Readout data for physical quantities
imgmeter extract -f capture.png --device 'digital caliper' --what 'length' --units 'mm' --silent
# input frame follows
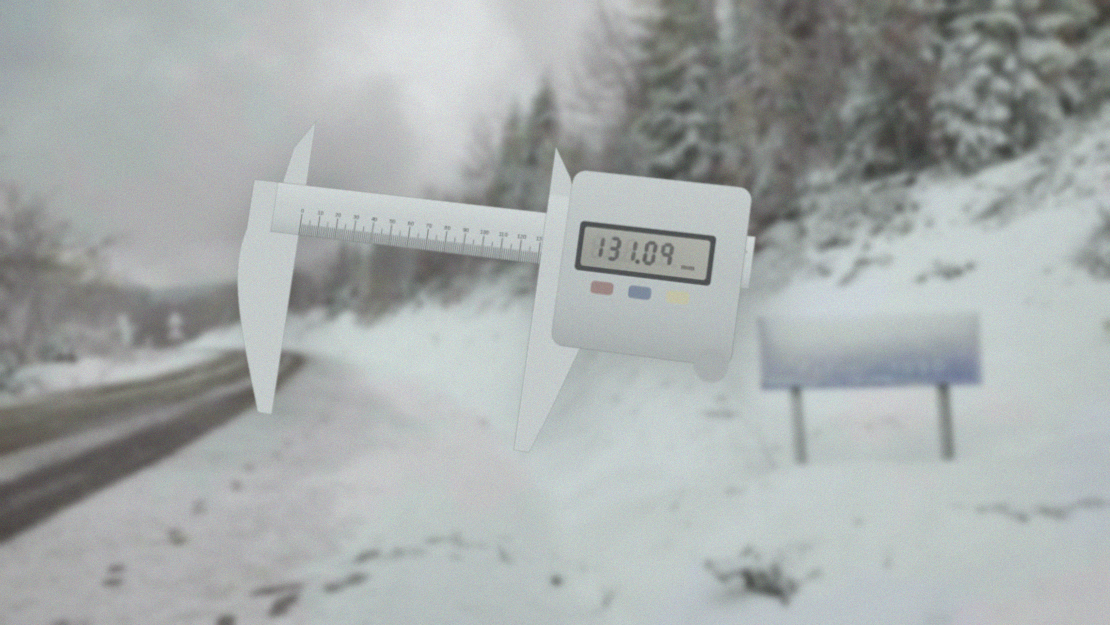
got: 131.09 mm
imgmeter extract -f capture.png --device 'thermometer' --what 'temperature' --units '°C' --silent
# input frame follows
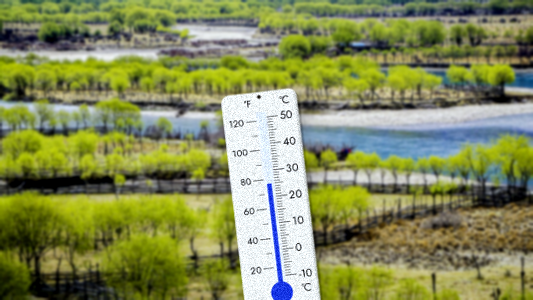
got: 25 °C
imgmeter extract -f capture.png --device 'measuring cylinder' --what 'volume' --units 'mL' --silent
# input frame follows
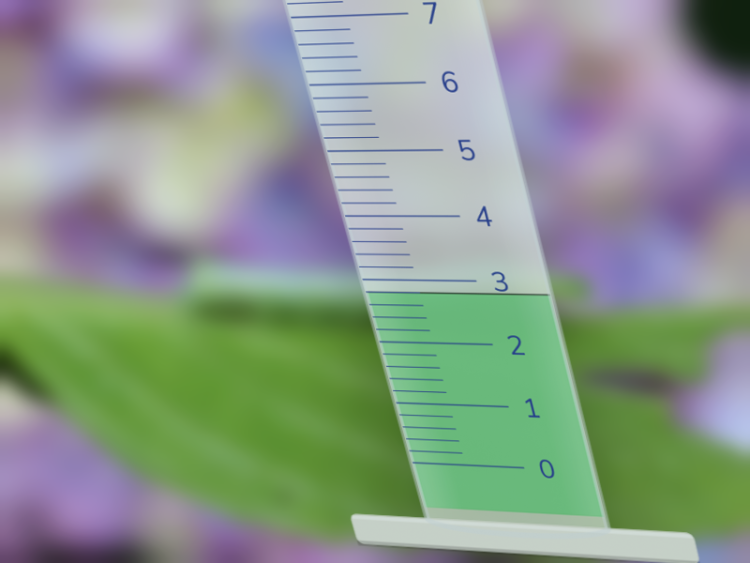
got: 2.8 mL
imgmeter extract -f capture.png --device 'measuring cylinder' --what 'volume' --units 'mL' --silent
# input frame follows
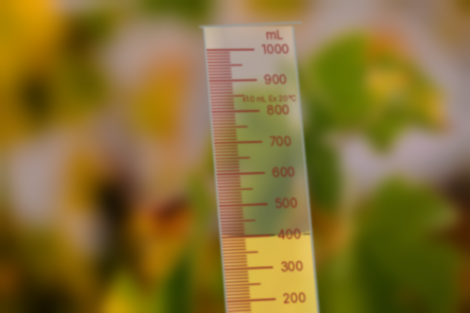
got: 400 mL
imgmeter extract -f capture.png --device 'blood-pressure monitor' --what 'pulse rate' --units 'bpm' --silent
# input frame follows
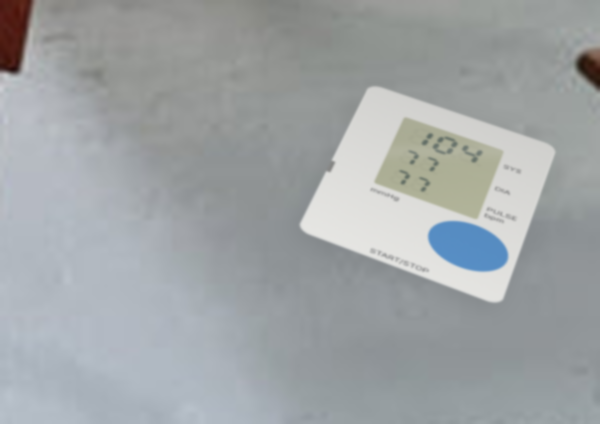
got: 77 bpm
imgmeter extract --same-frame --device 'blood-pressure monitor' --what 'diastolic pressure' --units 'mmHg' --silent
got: 77 mmHg
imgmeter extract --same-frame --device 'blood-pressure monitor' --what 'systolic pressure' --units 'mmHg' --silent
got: 104 mmHg
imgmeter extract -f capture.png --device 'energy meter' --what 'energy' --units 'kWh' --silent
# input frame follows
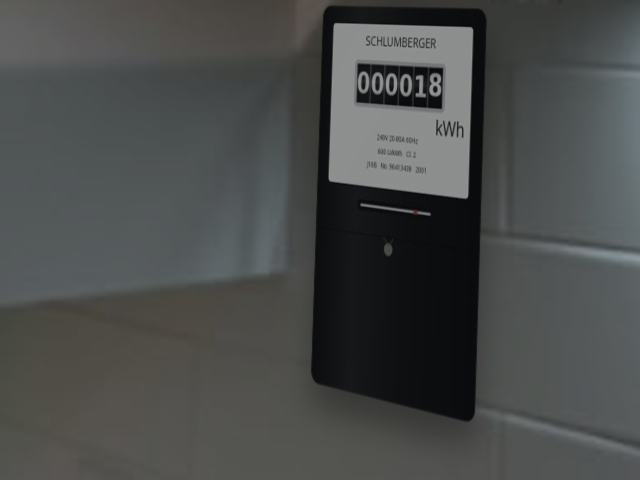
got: 18 kWh
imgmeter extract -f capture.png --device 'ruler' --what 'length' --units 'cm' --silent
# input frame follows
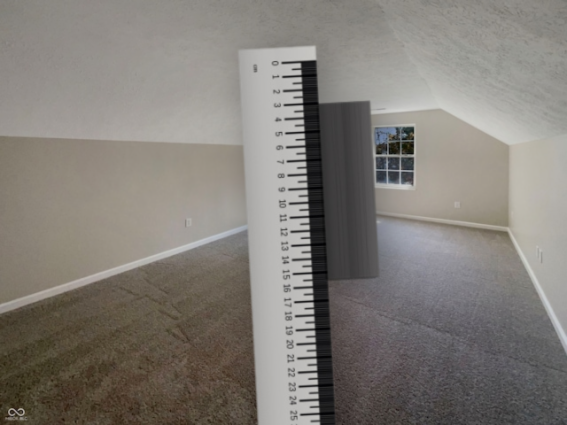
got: 12.5 cm
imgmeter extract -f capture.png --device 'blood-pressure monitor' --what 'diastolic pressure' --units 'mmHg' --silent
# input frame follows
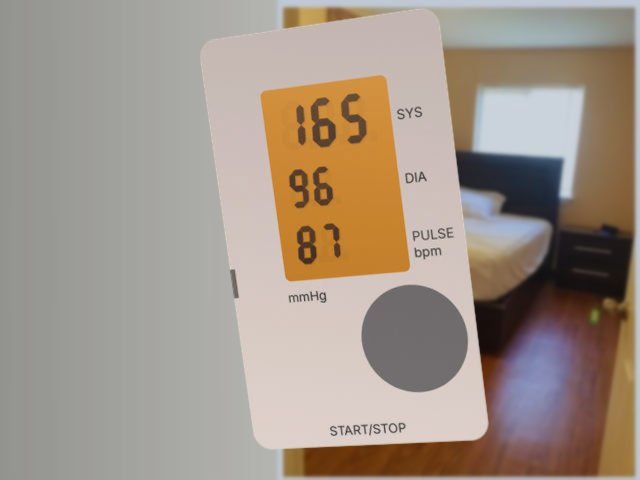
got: 96 mmHg
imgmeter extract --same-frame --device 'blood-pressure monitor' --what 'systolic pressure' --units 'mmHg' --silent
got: 165 mmHg
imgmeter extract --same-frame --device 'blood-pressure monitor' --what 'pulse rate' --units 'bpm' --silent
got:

• What is required: Convert all of the lines above into a numbered list, skipping blank lines and leaving the pictures out.

• Result:
1. imgmeter extract -f capture.png --device 'digital caliper' --what 'length' --units 'mm' --silent
2. # input frame follows
3. got: 131.09 mm
4. imgmeter extract -f capture.png --device 'thermometer' --what 'temperature' --units '°C' --silent
5. # input frame follows
6. got: 25 °C
7. imgmeter extract -f capture.png --device 'measuring cylinder' --what 'volume' --units 'mL' --silent
8. # input frame follows
9. got: 2.8 mL
10. imgmeter extract -f capture.png --device 'measuring cylinder' --what 'volume' --units 'mL' --silent
11. # input frame follows
12. got: 400 mL
13. imgmeter extract -f capture.png --device 'blood-pressure monitor' --what 'pulse rate' --units 'bpm' --silent
14. # input frame follows
15. got: 77 bpm
16. imgmeter extract --same-frame --device 'blood-pressure monitor' --what 'diastolic pressure' --units 'mmHg' --silent
17. got: 77 mmHg
18. imgmeter extract --same-frame --device 'blood-pressure monitor' --what 'systolic pressure' --units 'mmHg' --silent
19. got: 104 mmHg
20. imgmeter extract -f capture.png --device 'energy meter' --what 'energy' --units 'kWh' --silent
21. # input frame follows
22. got: 18 kWh
23. imgmeter extract -f capture.png --device 'ruler' --what 'length' --units 'cm' --silent
24. # input frame follows
25. got: 12.5 cm
26. imgmeter extract -f capture.png --device 'blood-pressure monitor' --what 'diastolic pressure' --units 'mmHg' --silent
27. # input frame follows
28. got: 96 mmHg
29. imgmeter extract --same-frame --device 'blood-pressure monitor' --what 'systolic pressure' --units 'mmHg' --silent
30. got: 165 mmHg
31. imgmeter extract --same-frame --device 'blood-pressure monitor' --what 'pulse rate' --units 'bpm' --silent
32. got:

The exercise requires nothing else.